Data records:
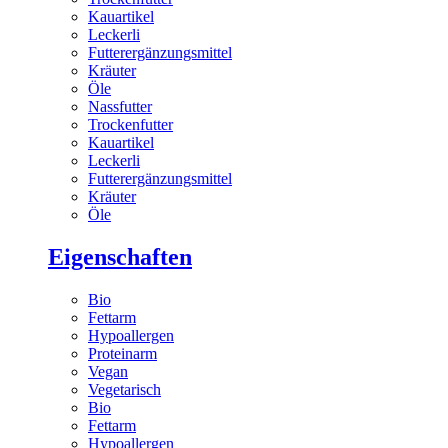
Kauartikel
Leckerli
Futterergänzungsmittel
Kräuter
Öle
Nassfutter
Trockenfutter
Kauartikel
Leckerli
Futterergänzungsmittel
Kräuter
Öle
Eigenschaften
Bio
Fettarm
Hypoallergen
Proteinarm
Vegan
Vegetarisch
Bio
Fettarm
Hypoallergen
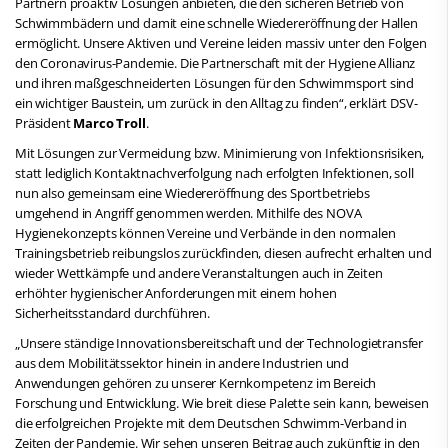
Partnern proaktiv Lösungen anbieten, die den sicheren Betrieb von
Schwimmbädern und damit eine schnelle Wiedereröffnung der Hallen
ermöglicht. Unsere Aktiven und Vereine leiden massiv unter den Folgen
den Coronavirus-Pandemie. Die Partnerschaft mit der Hygiene Allianz
und ihren maßgeschneiderten Lösungen für den Schwimmsport sind
ein wichtiger Baustein, um zurück in den Alltag zu finden“, erklärt DSV-
Präsident
Marco Troll
.
Mit Lösungen zur Vermeidung bzw. Minimierung von Infektionsrisiken,
statt lediglich Kontaktnachverfolgung nach erfolgten Infektionen, soll
nun also gemeinsam eine Wiedereröffnung des Sportbetriebs
umgehend in Angriff genommen werden. Mithilfe des NOVA
Hygienekonzepts können Vereine und Verbände in den normalen
Trainingsbetrieb reibungslos zurückfinden, diesen aufrecht erhalten und
wieder Wettkämpfe und andere Veranstaltungen auch in Zeiten
erhöhter hygienischer Anforderungen mit einem hohen
Sicherheitsstandard durchführen.
„Unsere ständige Innovationsbereitschaft und der Technologietransfer
aus dem Mobilitätssektor hinein in andere Industrien und
Anwendungen gehören zu unserer Kernkompetenz im Bereich
Forschung und Entwicklung. Wie breit diese Palette sein kann, beweisen
die erfolgreichen Projekte mit dem Deutschen Schwimm-Verband in
Zeiten der Pandemie. Wir sehen unseren Beitrag auch zukünftig in den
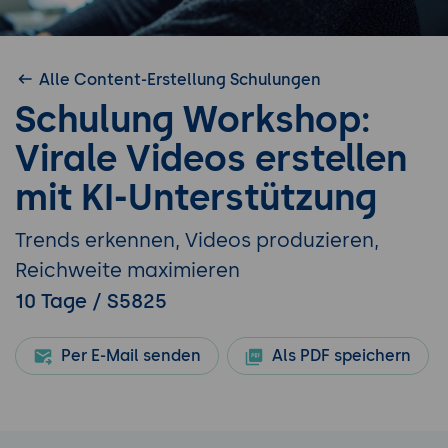
Alle Content-Erstellung Schulungen
Schulung Workshop:
Virale Videos erstellen
mit KI-Unterstützung
Trends erkennen, Videos produzieren,
Reichweite maximieren
10 Tage / S5825
Per E-Mail senden
Als PDF speichern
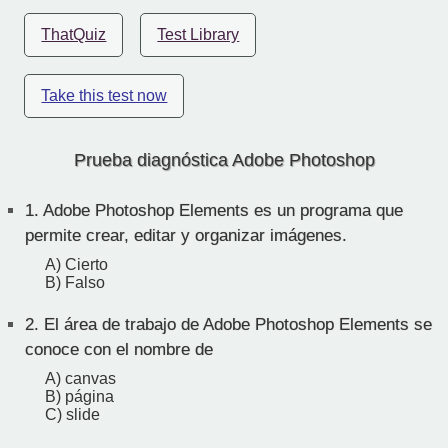
ThatQuiz
Test Library
Take this test now
Prueba diagnóstica Adobe Photoshop
1.
Adobe Photoshop Elements es un programa que
permite crear, editar y organizar imágenes.
A) Cierto
B) Falso
2.
El área de trabajo de Adobe Photoshop Elements se
conoce con el nombre de
A) canvas
B) página
C) slide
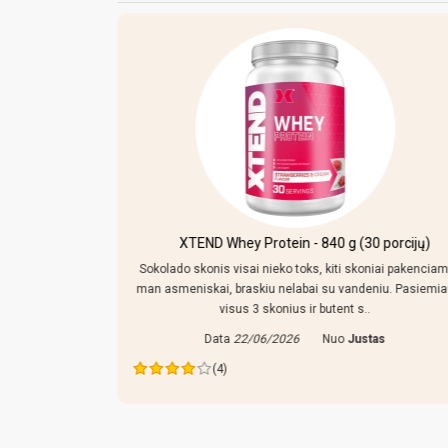
kersiniu ir
XTEND Whey Protein - 840 g (30 porcijų)
Sokolado skonis visai nieko toks, kiti skoniai pakenciam
man asmeniskai, braskiu nelabai su vandeniu. Pasiemi
mpo reguliuoti,
visus 3 skonius ir butent s..
 tiek prikisus
Data
22/06/2026
Nuo
Justas
ras
(4)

The task -
Copy every line where the word "Videos" is present in the entries above.

Solution for this task -
Virale Videos erstellen
Trends erkennen, Videos produzieren,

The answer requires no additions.